**Task requirements**:
Pictures must not appear in the copy. Set down exactly the line with "f_number: 4" and each line after it through the end of the data below.

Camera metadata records
*** Begin section ***

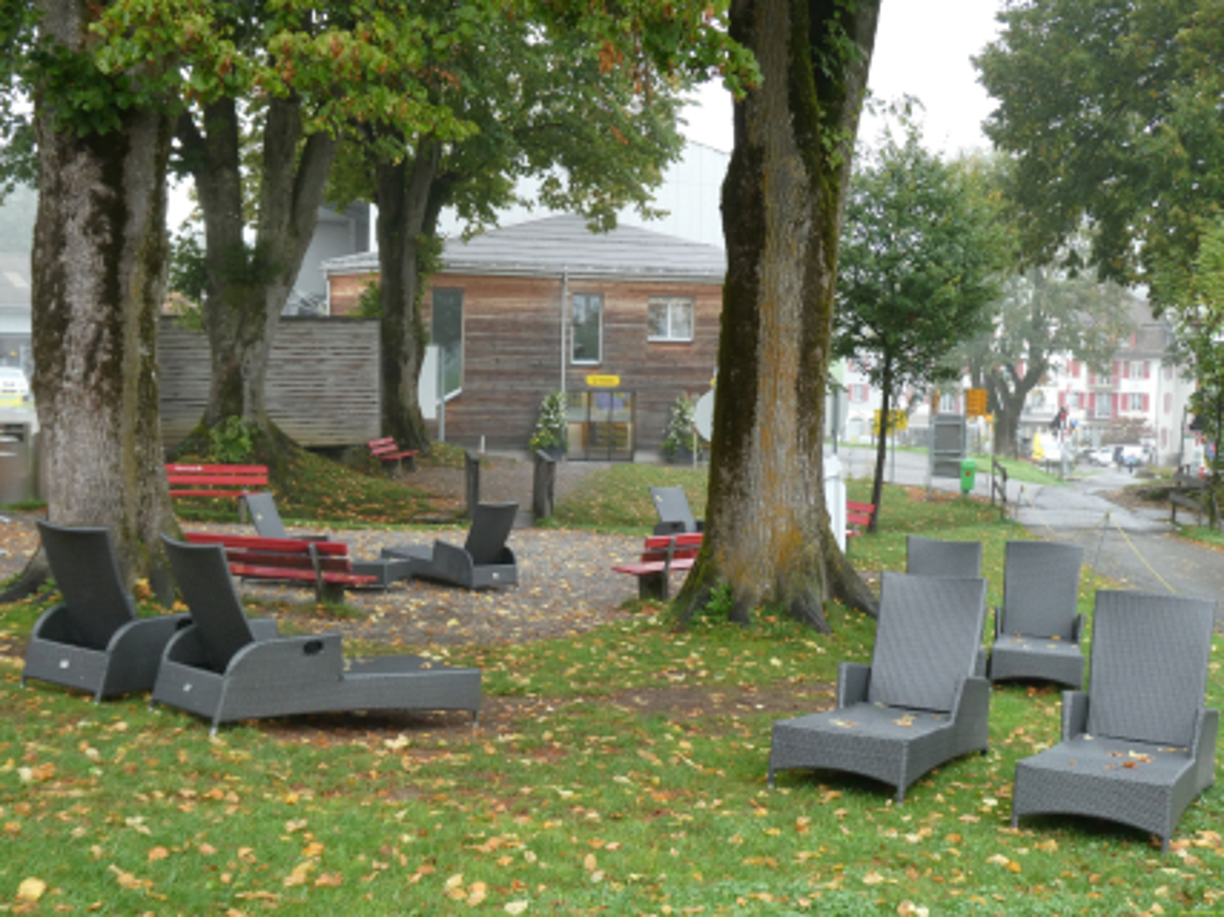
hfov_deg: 40.4
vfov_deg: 30.9
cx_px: 612
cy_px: 458
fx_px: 1661
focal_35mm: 47
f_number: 4
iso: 200
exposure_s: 1/80
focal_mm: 8.4
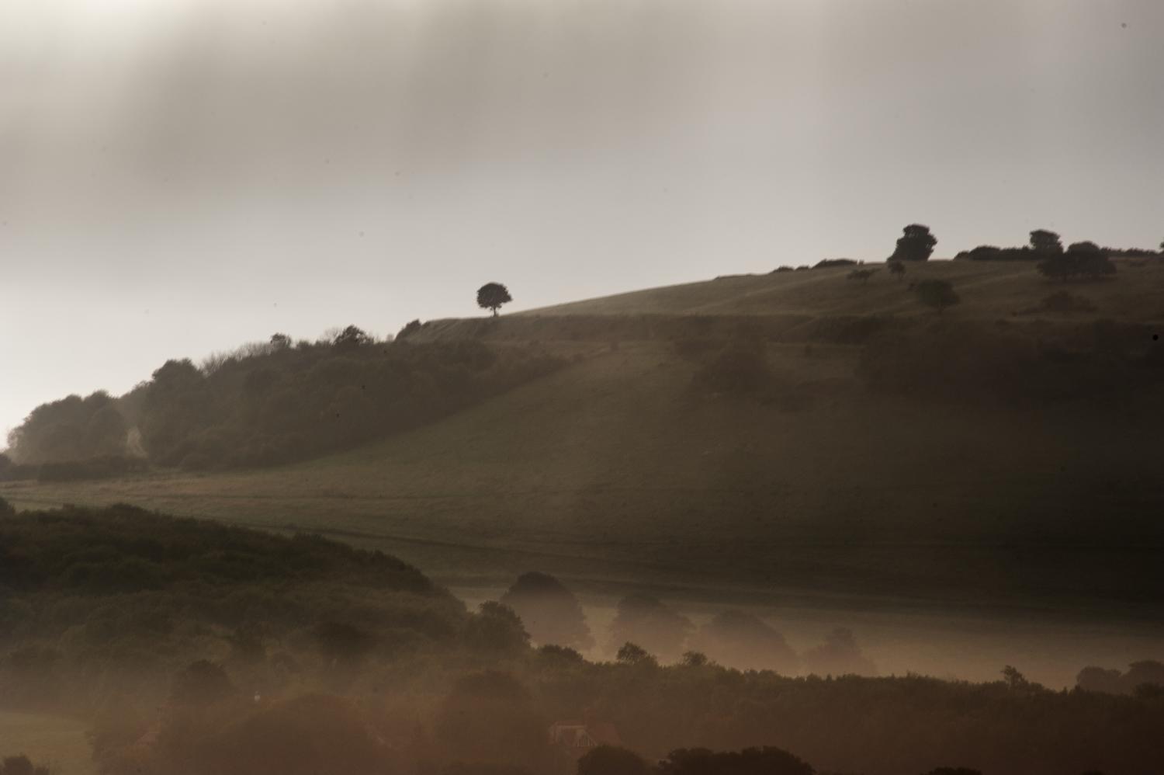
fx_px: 12924
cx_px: 582
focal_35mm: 400
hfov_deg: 5.2
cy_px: 388
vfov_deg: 3.4
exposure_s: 1/160
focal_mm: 400
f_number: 14
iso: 200
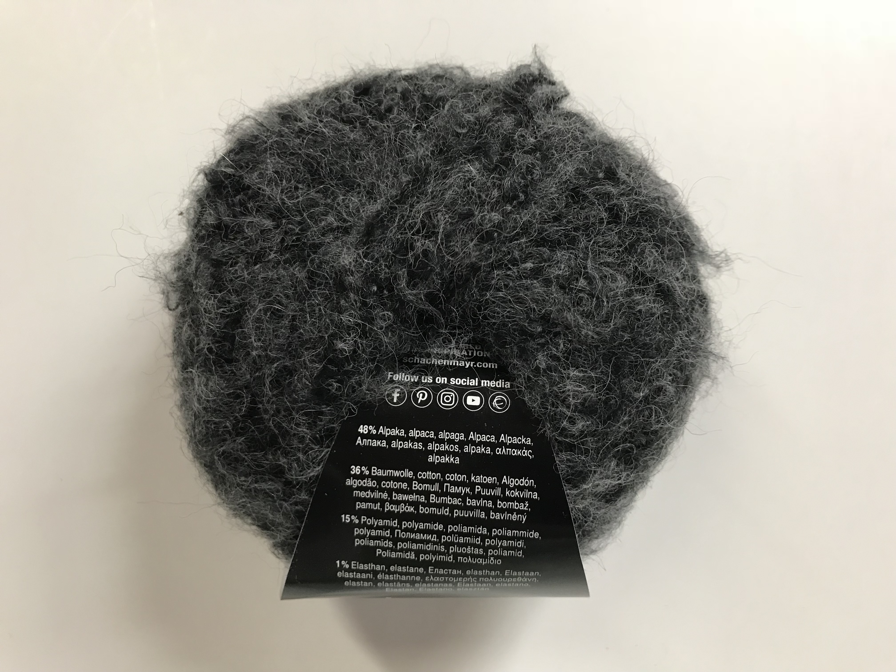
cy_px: 336
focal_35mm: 28
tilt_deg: +0.4
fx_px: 725
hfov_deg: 63.4
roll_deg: -1.1
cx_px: 448
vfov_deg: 49.7
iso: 64
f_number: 1.8
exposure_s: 1/17
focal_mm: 3.99
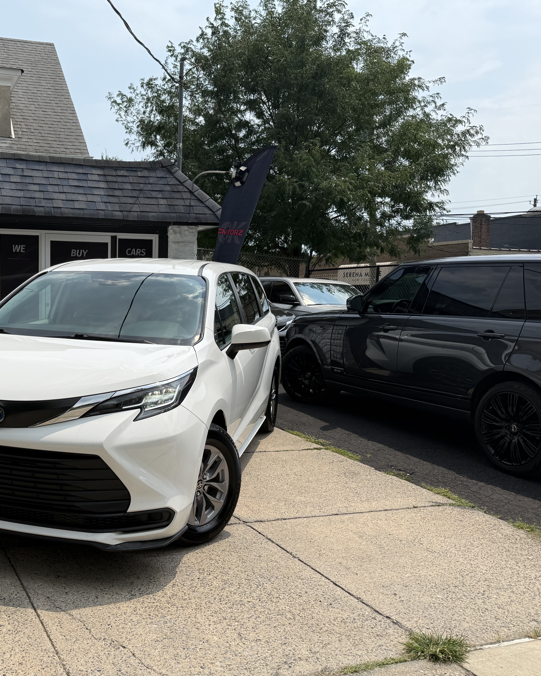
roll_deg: -0.5
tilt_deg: -3.1
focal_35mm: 32
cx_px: 111
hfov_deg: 43.7
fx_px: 641
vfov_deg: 55.7
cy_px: 331
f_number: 1.78
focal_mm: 6.76
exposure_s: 1/4975
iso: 80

*** End section ***

**Solution for this problem**:
f_number: 4
iso: 200
exposure_s: 1/80
focal_mm: 8.4
fx_px: 12924
cx_px: 582
focal_35mm: 400
hfov_deg: 5.2
cy_px: 388
vfov_deg: 3.4
exposure_s: 1/160
focal_mm: 400
f_number: 14
iso: 200
cy_px: 336
focal_35mm: 28
tilt_deg: +0.4
fx_px: 725
hfov_deg: 63.4
roll_deg: -1.1
cx_px: 448
vfov_deg: 49.7
iso: 64
f_number: 1.8
exposure_s: 1/17
focal_mm: 3.99
roll_deg: -0.5
tilt_deg: -3.1
focal_35mm: 32
cx_px: 111
hfov_deg: 43.7
fx_px: 641
vfov_deg: 55.7
cy_px: 331
f_number: 1.78
focal_mm: 6.76
exposure_s: 1/4975
iso: 80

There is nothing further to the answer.